━━━ DOCUMENT ━━━
I need to code a function that computes the L1 distance between the two vectors. It doesn’t need to be super precise — it serves as the estimate for some error as part of the stopping criterion of an algorithm—, but it needs to be fast since it will be invoked quite frequently. I guess the most straightforward way to write this in julia would be:
function L1_vec(a, b)
sum(abs.(a .- b))
end
But of course this allocates a vector. The results of a simple benchmark are:
julia> N = 1000; a = rand(N); b = rand(N); @benchmark L1_vec($a, $b)
BenchmarkTools.Trial:
memory estimate: 7.94 KiB
allocs estimate: 1
--------------
minimum time: 856.400 ns (0.00% GC)
median time: 1.004 μs (0.00% GC)
mean time: 1.412 μs (18.29% GC)
maximum time: 62.230 μs (91.36% GC)
━━━ GIVEN ENTRIES ━━━
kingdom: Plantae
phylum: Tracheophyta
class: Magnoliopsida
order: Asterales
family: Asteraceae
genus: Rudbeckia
━━━
- GIVEN INSTRUCTION -
In the forum post on computing L1 distance in Julia, why can the function be imprecise, and why must it be fast? Answer in one to three sentences.

- RESULT -
The function can be imprecise because its result is only an estimate of some error, used as part of an algorithm's stopping criterion. It must be fast because the algorithm will invoke it quite frequently.